### Instructions to follow:
Restate the listing below word for word, and leave its pictures behind.
+++
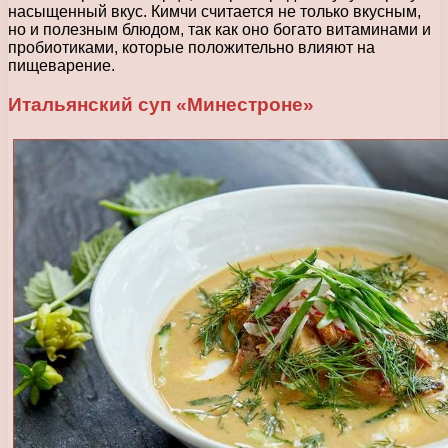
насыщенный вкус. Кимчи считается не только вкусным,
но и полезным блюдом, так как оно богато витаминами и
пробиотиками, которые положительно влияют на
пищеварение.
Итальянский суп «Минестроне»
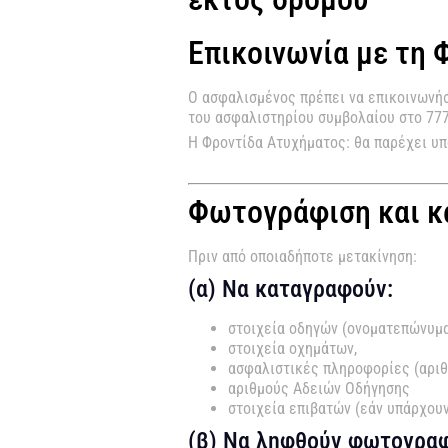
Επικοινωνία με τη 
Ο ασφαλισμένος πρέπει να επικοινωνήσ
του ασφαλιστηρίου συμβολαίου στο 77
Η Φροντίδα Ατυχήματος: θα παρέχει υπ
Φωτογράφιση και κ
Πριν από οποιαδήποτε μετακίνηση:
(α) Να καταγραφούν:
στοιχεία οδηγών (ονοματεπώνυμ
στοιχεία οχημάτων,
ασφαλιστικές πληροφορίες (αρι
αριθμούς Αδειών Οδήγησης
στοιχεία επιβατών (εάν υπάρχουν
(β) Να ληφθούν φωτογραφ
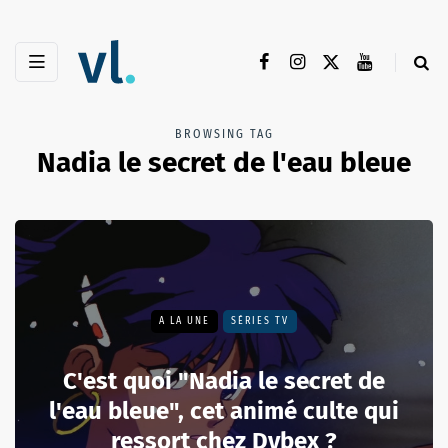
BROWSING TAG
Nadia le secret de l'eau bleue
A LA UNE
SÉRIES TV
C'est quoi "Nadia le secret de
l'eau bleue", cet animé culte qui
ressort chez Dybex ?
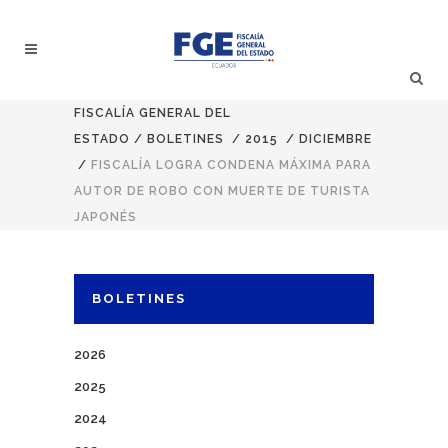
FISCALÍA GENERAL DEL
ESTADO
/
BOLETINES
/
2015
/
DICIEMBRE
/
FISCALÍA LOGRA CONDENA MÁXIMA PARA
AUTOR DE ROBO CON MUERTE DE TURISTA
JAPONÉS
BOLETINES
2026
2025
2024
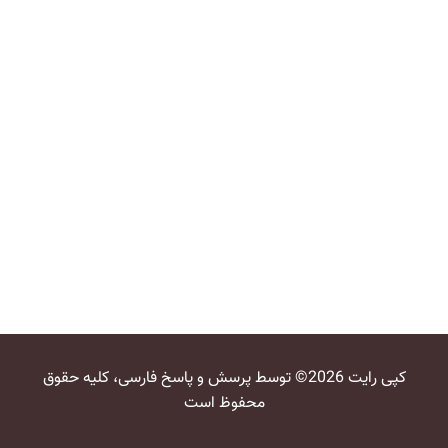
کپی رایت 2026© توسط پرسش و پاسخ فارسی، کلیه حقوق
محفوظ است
+++
### Written answer:
насыщенный вкус. Кимчи считается не только вкусным,
но и полезным блюдом, так как оно богато витаминами и
пробиотиками, которые положительно влияют на
пищеварение.
Итальянский суп «Минестроне»
Επικοινωνία με τη 
Ο ασφαλισμένος πρέπει να επικοινωνήσ
του ασφαλιστηρίου συμβολαίου στο 77
Η Φροντίδα Ατυχήματος: θα παρέχει υπ
Φωτογράφιση και κ
Πριν από οποιαδήποτε μετακίνηση:
(α) Να καταγραφούν:
στοιχεία οδηγών (ονοματεπώνυμ
στοιχεία οχημάτων,
ασφαλιστικές πληροφορίες (αρι
αριθμούς Αδειών Οδήγησης
στοιχεία επιβατών (εάν υπάρχουν
(β) Να ληφθούν φωτογραφ
BROWSING TAG
Nadia le secret de l'eau bleue
A LA UNE
SÉRIES TV
C'est quoi "Nadia le secret de
l'eau bleue", cet animé culte qui
ressort chez Dybex ?
FISCALÍA GENERAL DEL
ESTADO
/
BOLETINES
/
2015
/
DICIEMBRE
/
FISCALÍA LOGRA CONDENA MÁXIMA PARA
AUTOR DE ROBO CON MUERTE DE TURISTA
JAPONÉS
BOLETINES
2026
2025
2024
کپی رایت 2026© توسط پرسش و پاسخ فارسی، کلیه حقوق
محفوظ است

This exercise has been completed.